Lets stick to my challenge please - thinking version, find bullshit. If you can't, thats ok. Do you accept then under the constraints that the thinking version doesn't produce bullshit?

▲ simoncion 39 minutes ago | parent [-]

Given aphyr's vocation (and how very lucrative it is), and how years and years of his writing indicates that he's very devoted to getting a correct and complete answer when investigating a question, I find it hard to believe that he's not using a paid version of the LLMs. If I knew him, I'd ask and verify, but I don't, so I won't.

> Lets stick to my challenge please...

I did. Your challenge was literally:

  If it bullshits so much, you wouldn't have a problem giving me an example of it bullshitting on ChatGPT (paid version)? Lets take any example of a text prompt fitting a few pages - it may be a question in science or math or any domain. Can you get it to bullshit?

father_phi's two-sentence question about the whether one can use a cup that's closed at the top and open at the bottom definitely counts. Given what I've mentioned about apyhr above, I expect he has already run your challenge on the fanciest-available version and reported on the results in the essay under discussion.

▲

simianwords 35 minutes ago | parent [-]

> Use the thinking version gpt5.4 (text) and tell me if it bullshits

This was what I said. Text! Despite me specifically asking for text, you've shown a voice example. Not sure why?

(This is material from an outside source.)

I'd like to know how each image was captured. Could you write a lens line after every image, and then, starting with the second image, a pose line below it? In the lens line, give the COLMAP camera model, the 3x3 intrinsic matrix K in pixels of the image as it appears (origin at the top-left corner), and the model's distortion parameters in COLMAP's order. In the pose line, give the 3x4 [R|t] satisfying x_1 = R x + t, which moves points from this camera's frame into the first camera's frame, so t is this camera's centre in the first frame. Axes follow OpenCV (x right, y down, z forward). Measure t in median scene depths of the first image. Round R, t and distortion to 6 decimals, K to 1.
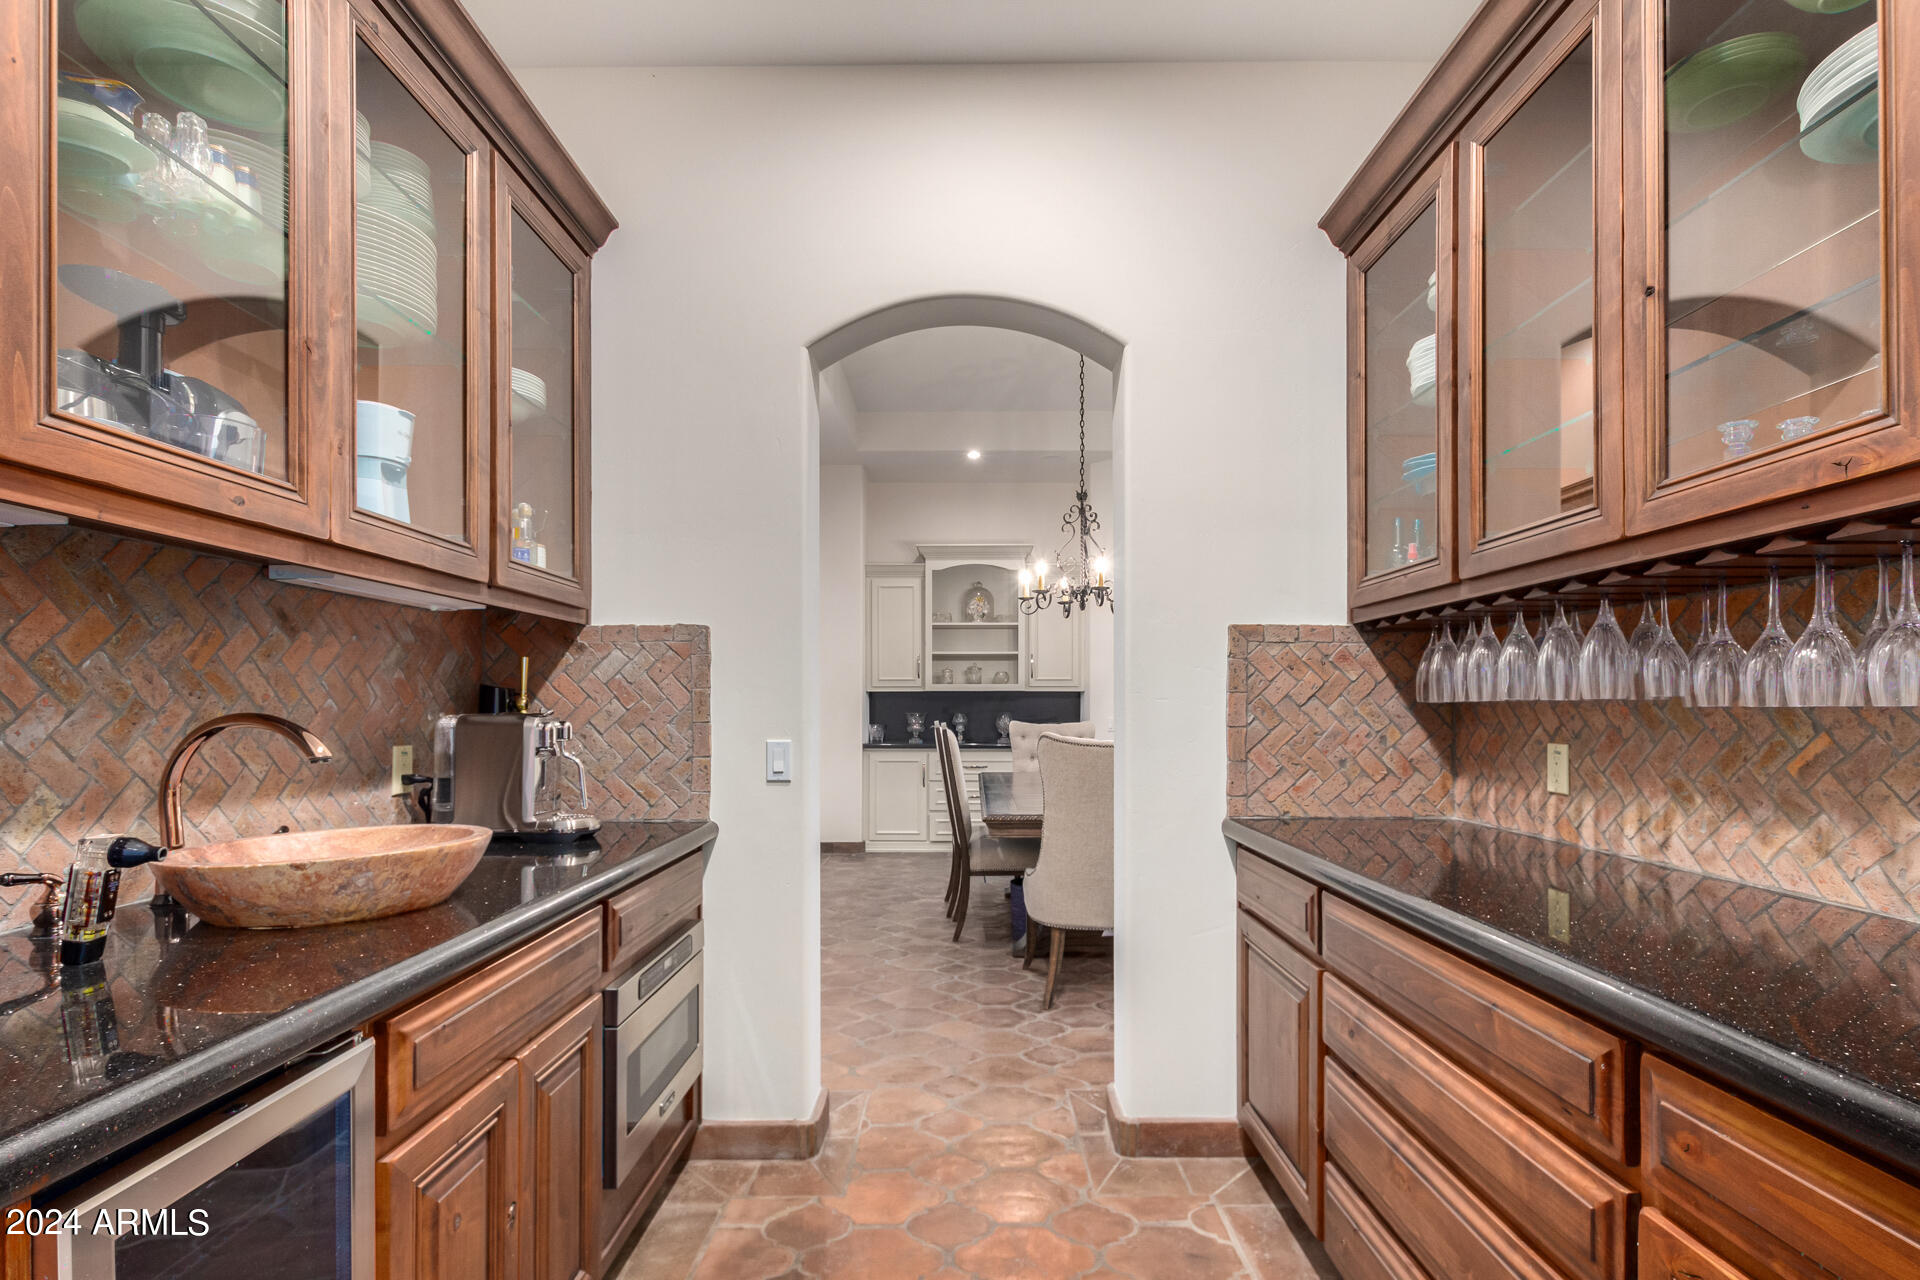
lens RADIAL K [[874.1, 0, 981.1], [0, 874.1, 704.9], [0, 0, 1]] dist [0.000689, 0.000046]
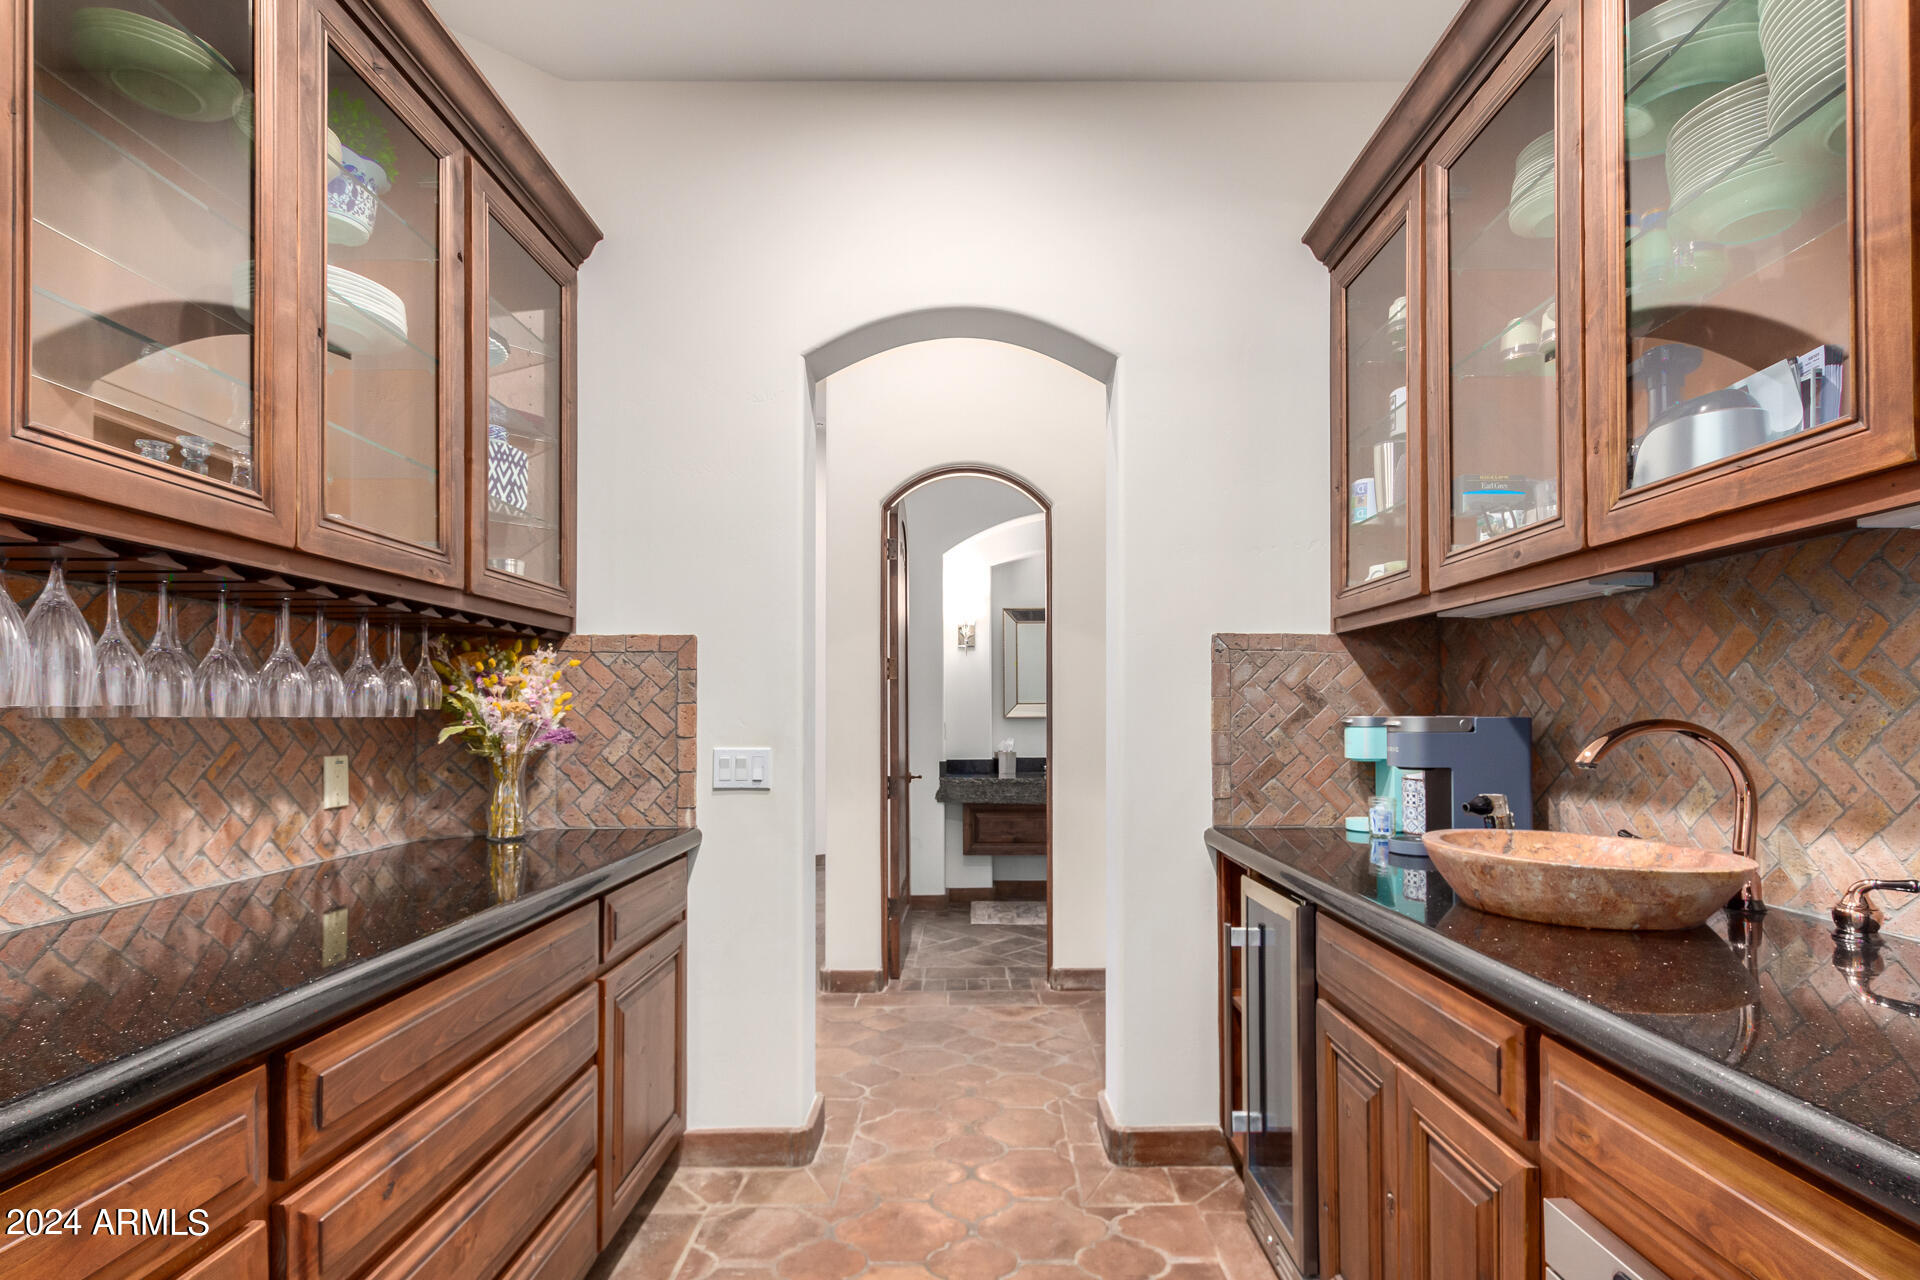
lens RADIAL K [[874.1, 0, 981.1], [0, 874.1, 704.9], [0, 0, 1]] dist [0.000689, 0.000046]
pose [[-0.999957, 0.002947, 0.008847, -0.056560], [0.002807, 0.999871, -0.015806, 0.006209], [-0.008893, -0.015781, -0.999836, 1.963705]]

I believe you and I agree that GPT 5.4 thinking on text that fits < 4 pages never bullshits? Then we are good!

If we agree on this, I think the post doesn't capture this in spirit.

▲

simoncion 30 minutes ago | parent [-]

> This was what I said. Text!

No, that's what you said after I provided an example of paid ChatGPT emitting complete bullshit from a two sentence prompt.

The challenge you issued is at [0].

[0] <https://news.ycombinator.com/item?id=47692592>

▲

simianwords 27 minutes ago | parent [-]

> If it bullshits so much, you wouldn't have a problem giving me an example of it bullshitting on ChatGPT (paid version)? Lets take any example of a text prompt fitting a few pages - it may be a question in science or math or any domain. Can you get it to bullshit?

I have clearly written text prompt here. And I repeated a few times. It’s not my fault you didn’t read it. You are coming across as a bit of a bad faith arguer.

In any case, you agree that under these constraints bullshitting doesn’t exist?

▲

simoncion 21 minutes ago | parent [-]

> I have clearly written text prompt here.

How do you think the "voice" interface works? It runs speech-to-text on the input and turns the input into text. The LLMs don't decode voice, they work on text.

You can see this process in action on many of father_phi's videos.

Regardless, I expect that aphyr's reported results are on the very latest publicly-available ChatGPT models.

▲

simianwords 17 minutes ago | parent [-]

Very bad faith arguments. I clearly said text and you disregarded it multiple times and you are still arguing.

You've still not given me a single example of it bullshitting 5.4 thinking in text. It shows a lot that you have ignored this multiple times. Unfortunate!

▲

simoncion 6 minutes ago | parent [-]

I'm not sure why you're ignoring aphyr's reports. I'm also unsure why you're ignoring my original statement that having the text of the conversation that lead ChatGPT to bullshit is entirely irrelevant, as being unable to repro the report is even worse for ChatGPT than being able to repro would be.

shrug

	▲	simianwords 3 minutes ago \| parent [-]
		I specified text just to ignore the voice one because it uses 4o-mini underneath. And its kinda stupid to keep ignoring that and saving face now - reconsider this approach. I believe this is the 5th time I'm asking this: you are not able to produce a _single_ counter example for my challenge? After all this surely I can get a direct acknowledgement here.